==== Data for review
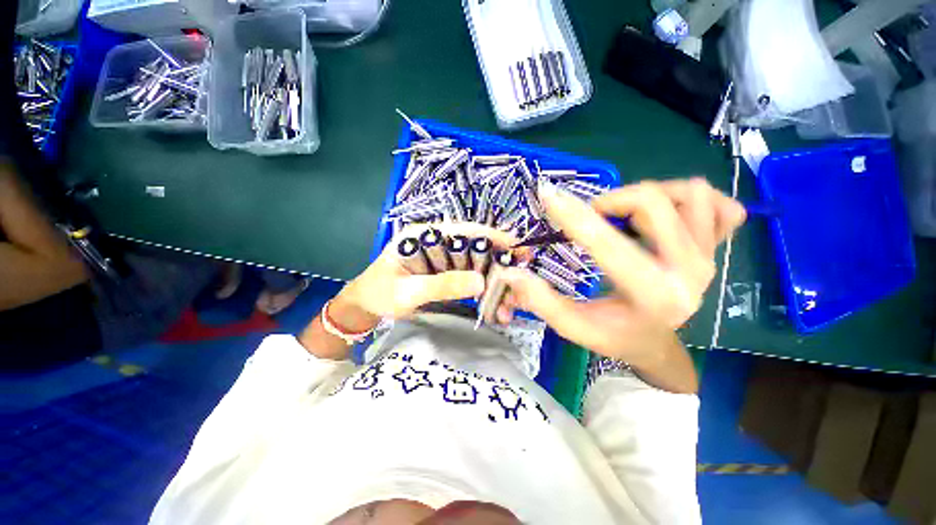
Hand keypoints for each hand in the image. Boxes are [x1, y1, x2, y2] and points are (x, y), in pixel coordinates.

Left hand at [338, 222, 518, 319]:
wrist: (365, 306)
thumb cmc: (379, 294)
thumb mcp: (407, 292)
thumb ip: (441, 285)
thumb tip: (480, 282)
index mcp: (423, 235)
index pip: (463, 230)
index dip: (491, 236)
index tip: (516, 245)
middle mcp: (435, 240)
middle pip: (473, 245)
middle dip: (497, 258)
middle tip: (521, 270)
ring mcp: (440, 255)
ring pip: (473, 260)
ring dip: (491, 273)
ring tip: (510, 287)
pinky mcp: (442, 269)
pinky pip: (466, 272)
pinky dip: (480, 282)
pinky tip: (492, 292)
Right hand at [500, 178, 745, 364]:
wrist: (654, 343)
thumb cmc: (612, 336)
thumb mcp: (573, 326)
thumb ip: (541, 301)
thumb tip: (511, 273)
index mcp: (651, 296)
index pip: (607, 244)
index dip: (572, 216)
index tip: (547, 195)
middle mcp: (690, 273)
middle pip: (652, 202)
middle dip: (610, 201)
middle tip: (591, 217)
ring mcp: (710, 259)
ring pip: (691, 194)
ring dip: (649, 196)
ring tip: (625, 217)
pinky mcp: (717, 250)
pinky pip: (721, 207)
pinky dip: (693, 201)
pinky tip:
========
Exercise prompt:
Please find every line in the records that contains the word "ring", and copy it out.

Answer to this task:
ring mcp: (440, 255)
ring pip: (473, 260)
ring dip: (491, 273)
ring tip: (510, 287)
ring mcp: (710, 259)
ring pip: (691, 194)
ring dip: (649, 196)
ring tip: (625, 217)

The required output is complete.